Toward Applications and Toolchains of Analog Quantum Computing
Analog computing predates digital computing and remains a compelling computational paradigm for several domain applications in the post-Moore era. A similar story has been observed in quantum computing where analog (or pulse-controllable) quantum devices likely offer much more computing power than circuit-based digital quantum machines, especially in the near term. However, some paradigm change is necessary before we can fully leverage analog quantum computing, as most quantum applications and toolchains nowadays are designed with the mindset of digital quantum computing.

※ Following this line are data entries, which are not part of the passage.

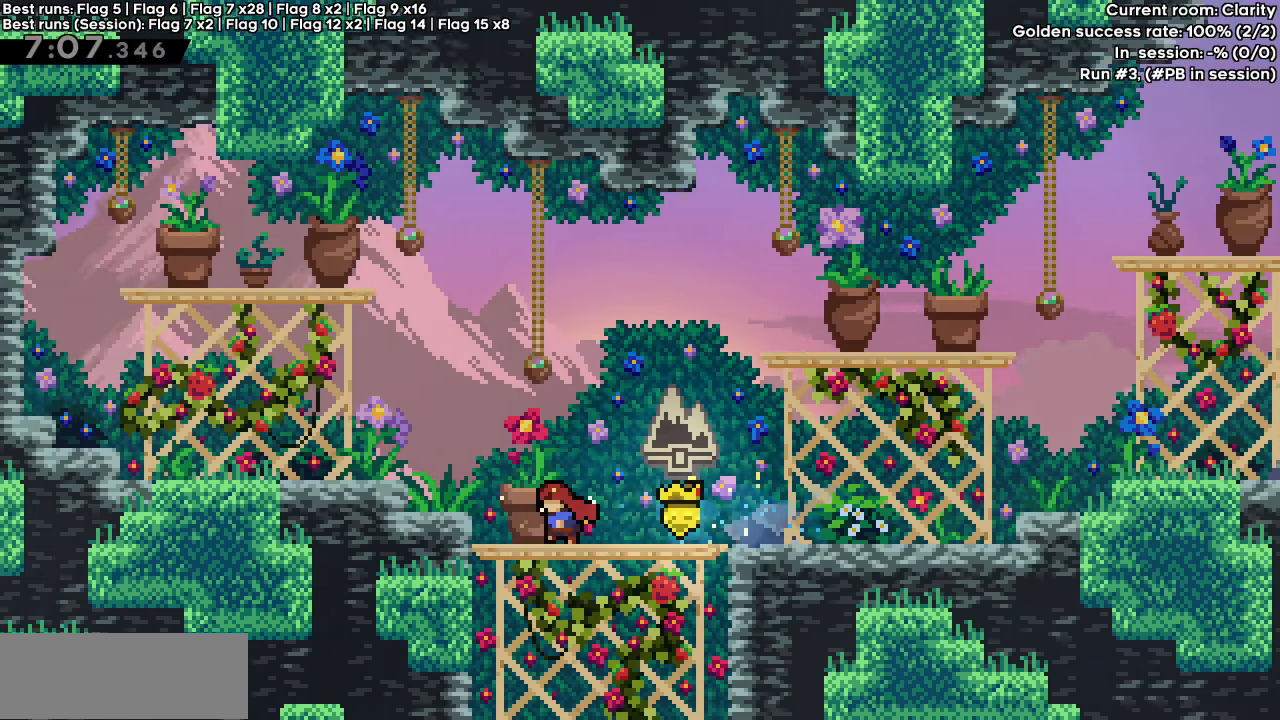
{"keys": [], "events": [[433, "left", "up"]]}
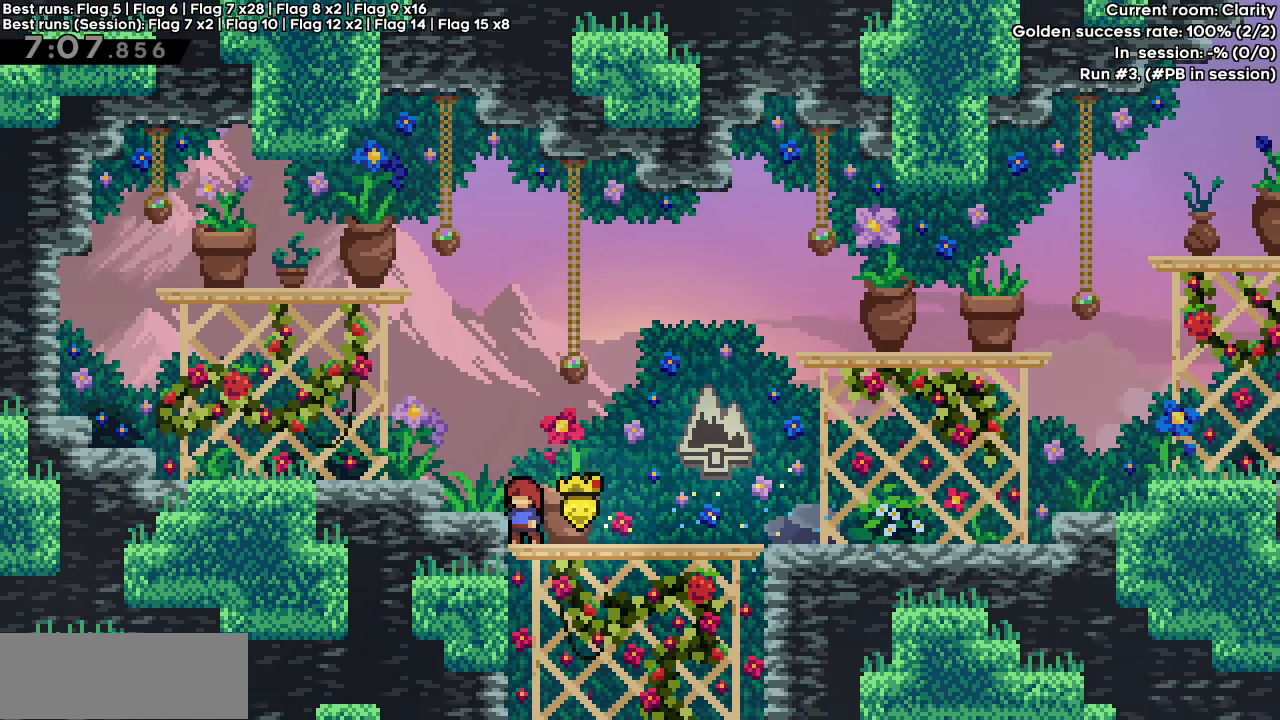
{"keys": [], "events": []}
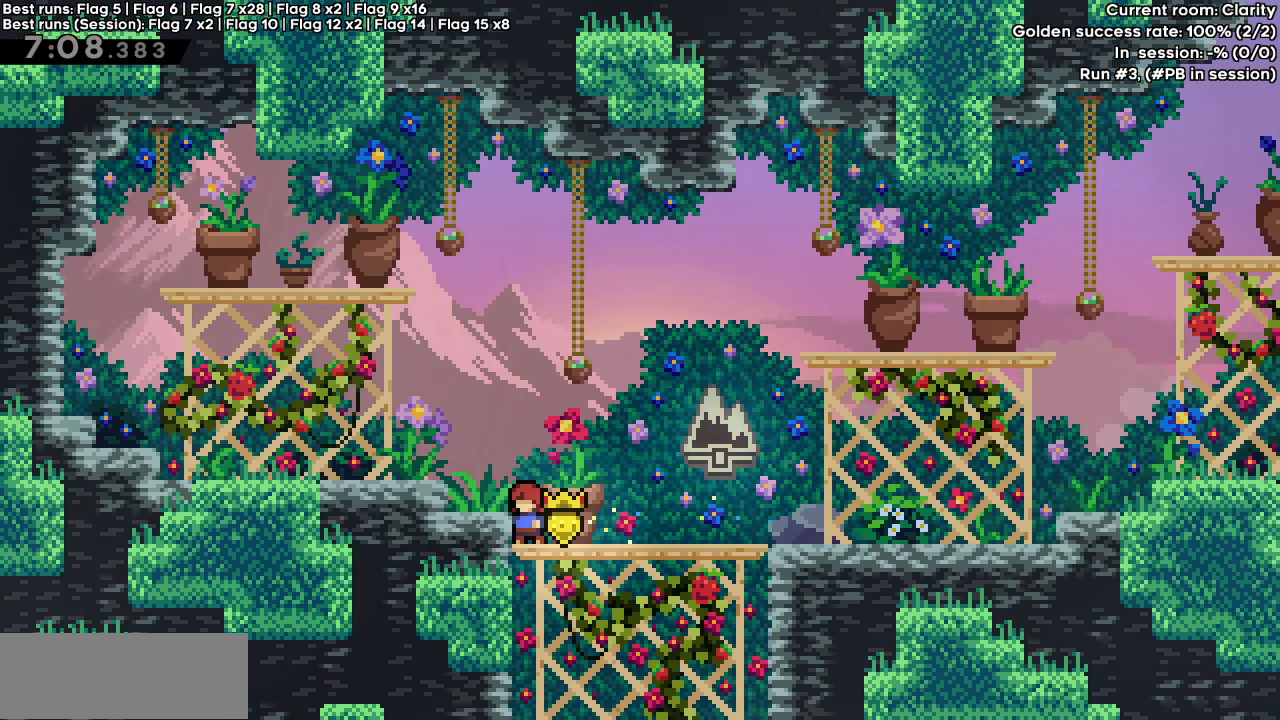
{"keys": [], "events": []}
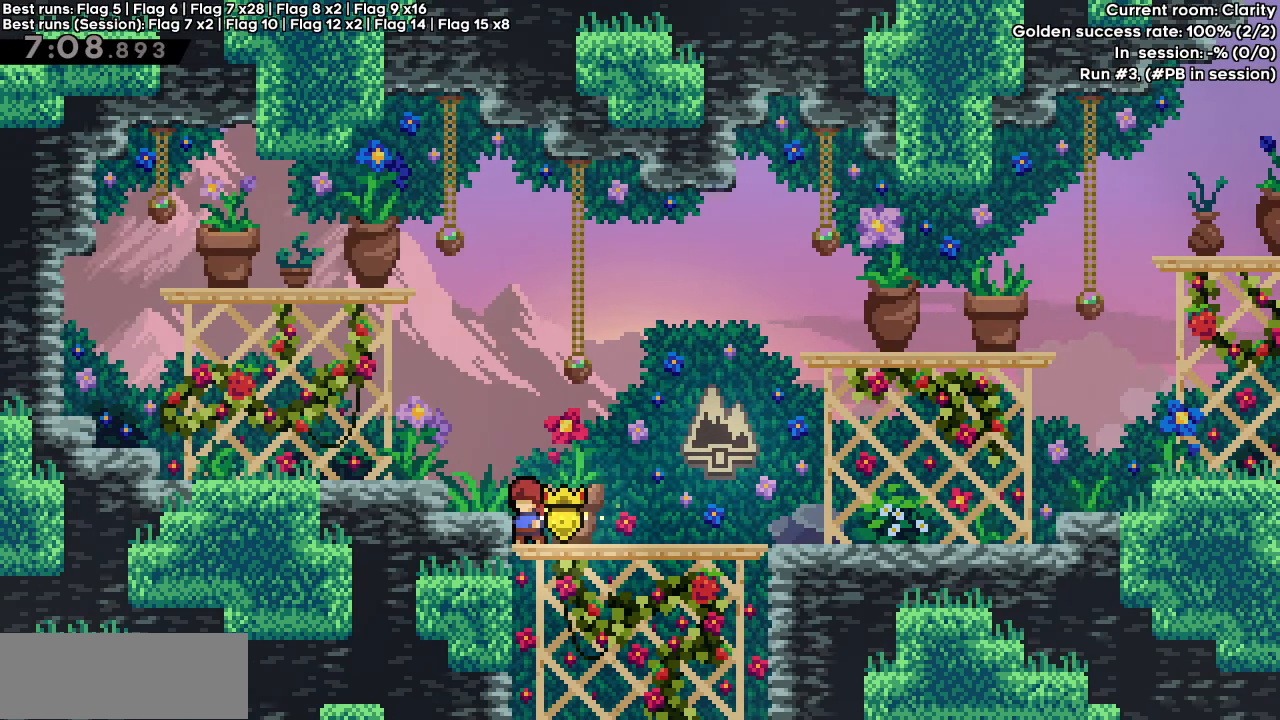
{"keys": ["down", "left"], "events": [[483, "down", "down"], [483, "left", "down"]]}
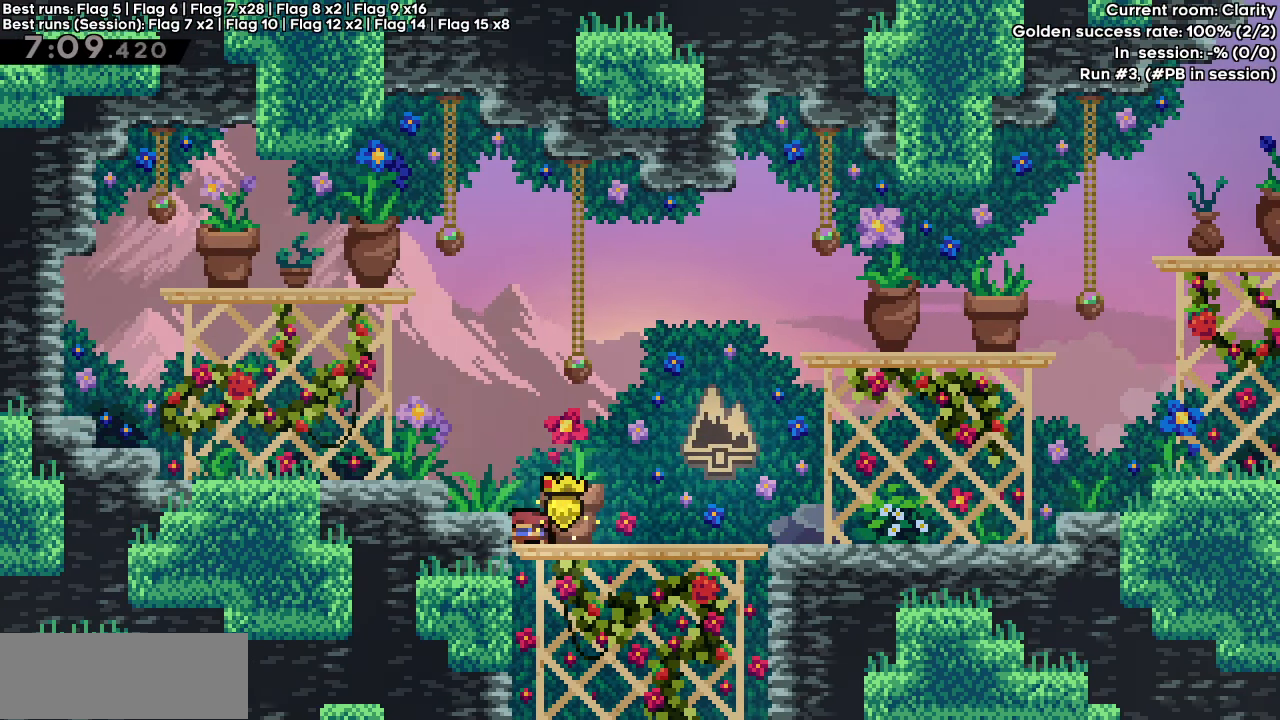
{"keys": ["left"], "events": [[33, "dash", "down"], [117, "dash", "up"], [167, "down", "up"], [167, "right", "down"], [217, "dash", "down"], [217, "jump", "down"], [217, "left", "up"], [367, "dash", "up"], [367, "jump", "up"], [367, "right", "up"], [450, "left", "down"]]}
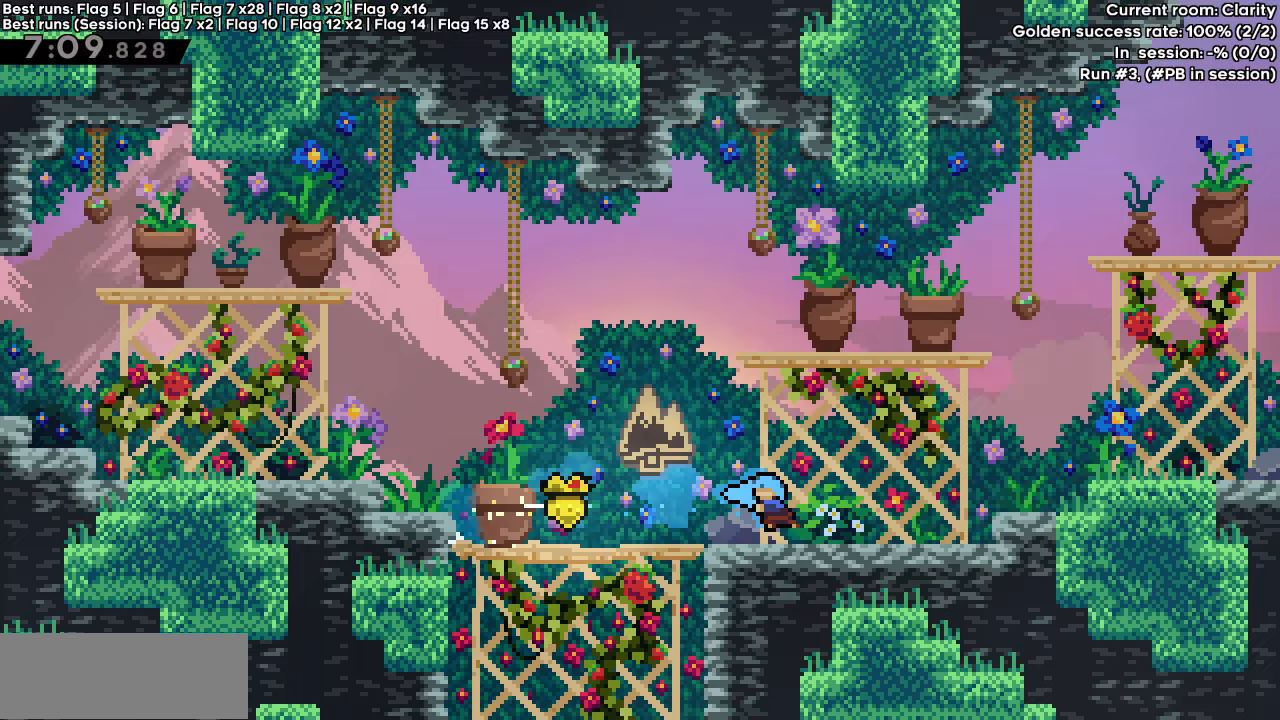
{"keys": ["dash", "left"], "events": [[33, "dash", "down"], [183, "dash", "up"], [283, "dash", "down"], [383, "dash", "up"], [467, "dash", "down"]]}
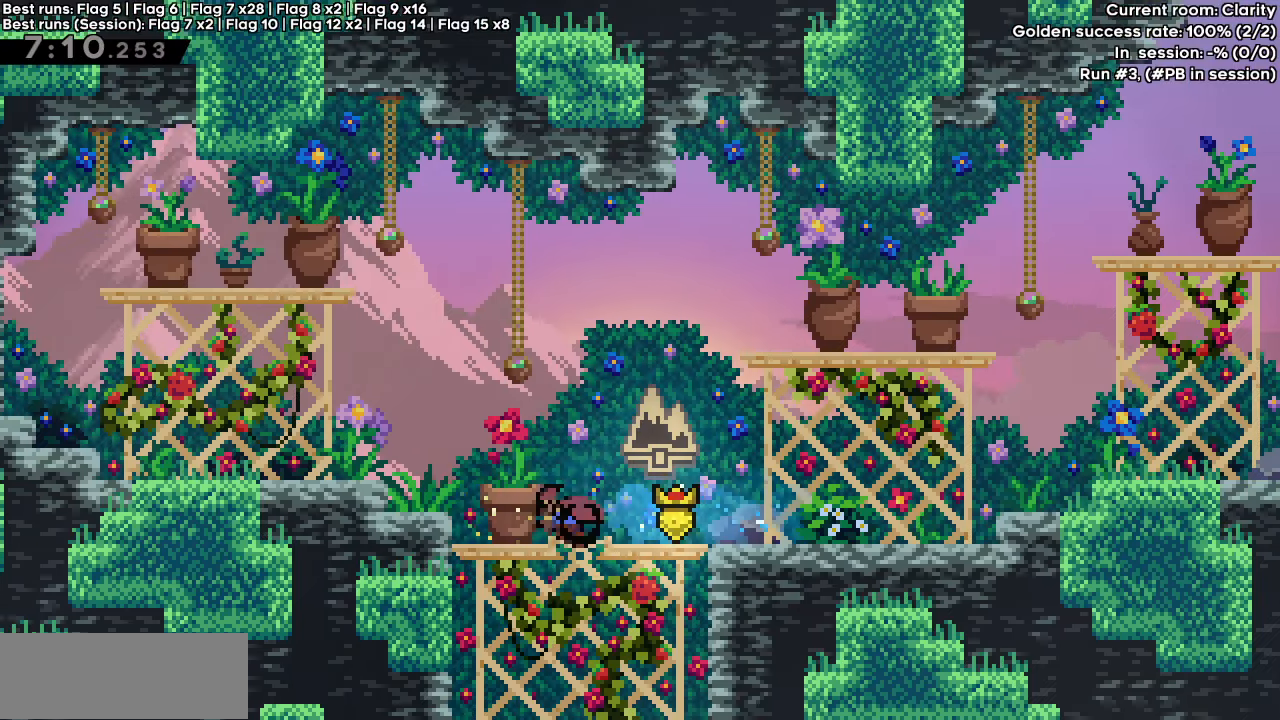
{"keys": [], "events": [[67, "dash", "up"], [300, "left", "up"]]}
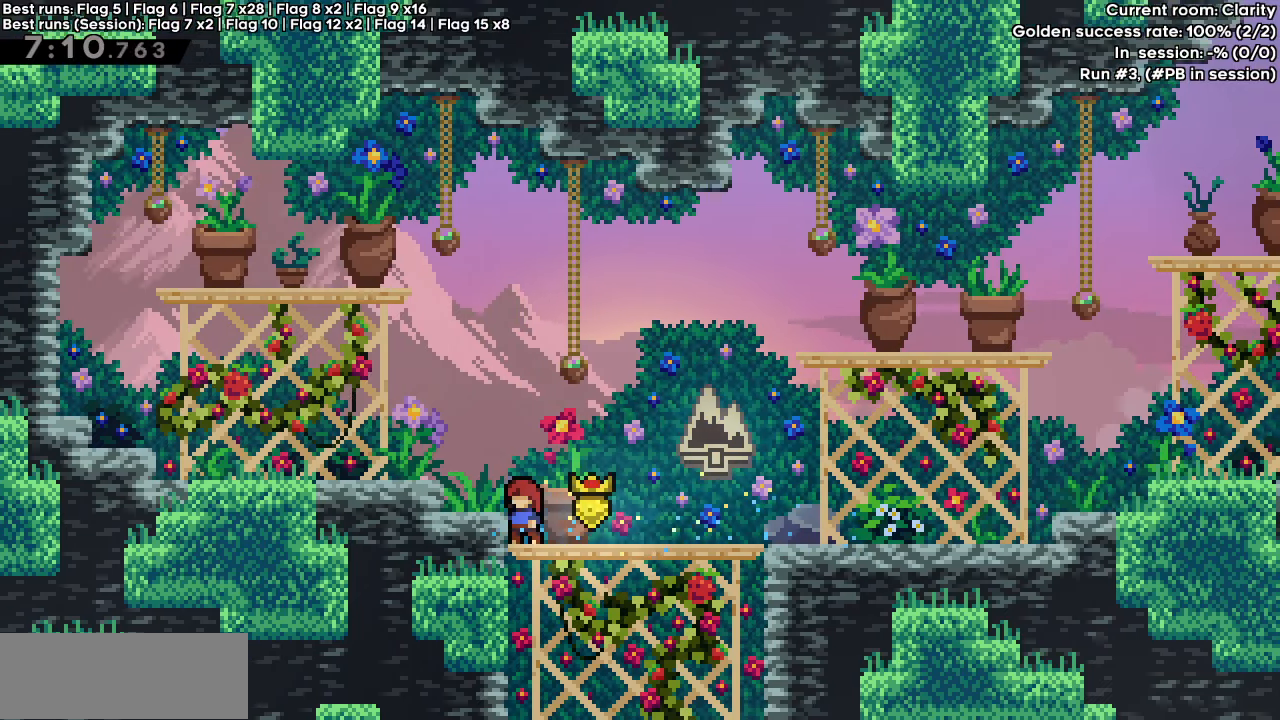
{"keys": [], "events": []}
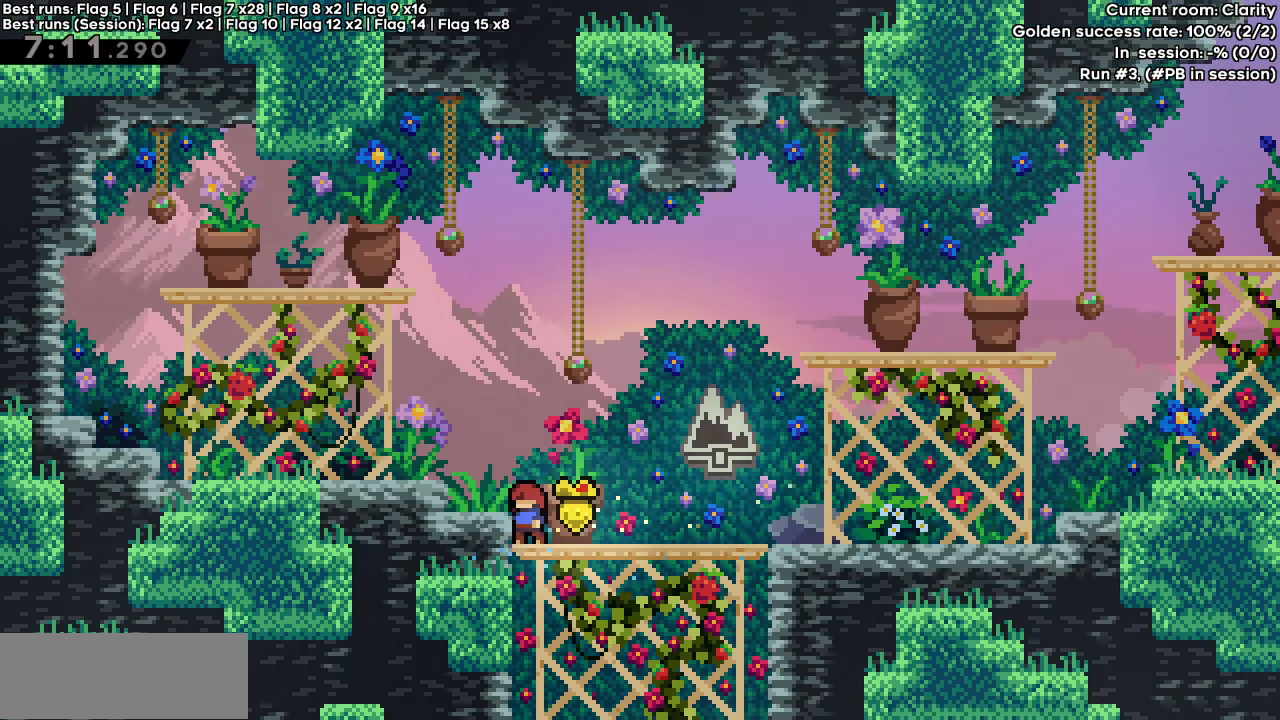
{"keys": [], "events": []}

In this talk, I will present two projects toward this paradigm change. First, we present quantum Hamiltonian descent (QHD), a proposal of a truly quantum counterpart of classical gradient methods for continuous optimization. QHD is derived by a path integral quantization of certain dynamical systems governed by classical physics, which are shown recently as the continuous-time limit of classical gradient methods. We develop an analog implementation of the resultant QHD algorithm and empirically observe QHD’s performance on randomly generated non-convex quadratic programming instances up to 75 dimensions, which significantly outperforms a selection of state-of-the-art classical solvers and the quantum adiabatic algorithm. Second, we present a domain-specific language for quantum simulation, called SIMUQ, which supports a direct compilation from the description of Hamiltonian evolution to the pulse-level schedule of heterogeneous analog quantum simulators.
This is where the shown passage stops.